Subscription Growth Slows
Further, Shopify said Q2 gross merchandise volume from merchant transactions rose 23% to $74.75 billion, missing FactSet estimates of $76.09 billion.
Merchant solutions revenue rose 29% to $1.74 billion vs. estimates of $1.736 billion. Subscription revenue climbed 21% to $620 million versus estimates of $629 million.
On the stock market today, Shopify stock was down nearly 1% to 93.70 in afternoon trading.
Going into the Shopify earnings report, shares had retreated 10% in 2025.
For the current June quarter, Shopify said it expects "revenue to grow at a mid-twenties percentage rate on a year-over-year basis and gross profit dollars to grow at a high-teens percentage rate."
Wall Street analysts had estimated Q2 revenue growth of 22%.
For Q2, management's outlook for gross profit growth of "high-teens" came in below estimates of 21% and the free cash flow margin outlook of "mid-teens" was below consensus at 17%, said Mark Mahaney, analyst at Evercore ISI, in a report.
"Shopify shares are trading down due to in-line results and a softer-than-expected guide for gross profit and FCF margin," Mahaney added.
Heading into the earnings report, some investors focused on the Trump administration's halt to "de minimis" tariff exemptions on cheap Chinese goods and the impact on Shopify's merchant customers.
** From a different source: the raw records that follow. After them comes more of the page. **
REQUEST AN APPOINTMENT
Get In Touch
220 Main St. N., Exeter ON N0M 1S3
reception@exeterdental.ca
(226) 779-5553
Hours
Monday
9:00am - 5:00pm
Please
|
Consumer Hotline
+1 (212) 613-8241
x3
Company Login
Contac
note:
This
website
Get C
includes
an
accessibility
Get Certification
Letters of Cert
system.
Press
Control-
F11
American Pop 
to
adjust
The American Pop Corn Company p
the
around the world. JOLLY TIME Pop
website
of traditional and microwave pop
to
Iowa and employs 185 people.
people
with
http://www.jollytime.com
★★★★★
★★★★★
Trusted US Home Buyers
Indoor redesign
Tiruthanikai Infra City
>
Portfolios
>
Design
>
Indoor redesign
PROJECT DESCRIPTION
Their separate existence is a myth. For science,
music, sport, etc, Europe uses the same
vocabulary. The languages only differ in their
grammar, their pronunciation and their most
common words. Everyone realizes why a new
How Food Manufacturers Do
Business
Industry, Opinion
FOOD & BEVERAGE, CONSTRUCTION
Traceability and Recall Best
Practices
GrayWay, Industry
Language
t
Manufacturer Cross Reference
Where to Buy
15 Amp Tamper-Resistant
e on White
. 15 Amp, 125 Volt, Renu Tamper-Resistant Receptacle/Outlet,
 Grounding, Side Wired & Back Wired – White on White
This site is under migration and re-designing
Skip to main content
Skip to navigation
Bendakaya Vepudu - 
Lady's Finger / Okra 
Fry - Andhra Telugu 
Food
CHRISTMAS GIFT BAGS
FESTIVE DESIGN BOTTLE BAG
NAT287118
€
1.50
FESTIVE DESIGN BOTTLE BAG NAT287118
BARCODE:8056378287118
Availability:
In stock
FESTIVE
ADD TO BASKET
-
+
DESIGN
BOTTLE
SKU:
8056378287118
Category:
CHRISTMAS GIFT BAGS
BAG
The de minimis tariff loophole has allowed Chinese online marketplaces Temu and Shein to ship products valued at less than $800 into the U.S. duty-free.
However, Shopify said de minimis-related merchandise accounts for only 1% of GMV.
Shopify Stock: Technical Ratings
Further, Shopify sets up e-commerce websites for small businesses, and partners with others to handle digital payments and shipping.
From a technical view, Shopify stock has forged a double-bottom base, which looks sort of like the letter W. It features two distinct sell-offs. Having formed a double-bottom base, Shopify stock holds an entry point of 111, according to MarketSurge.
Meanwhile, Shopify stock holds a Composite Rating of 94 out of a best-possible 99, according to IBD Stock Check-up.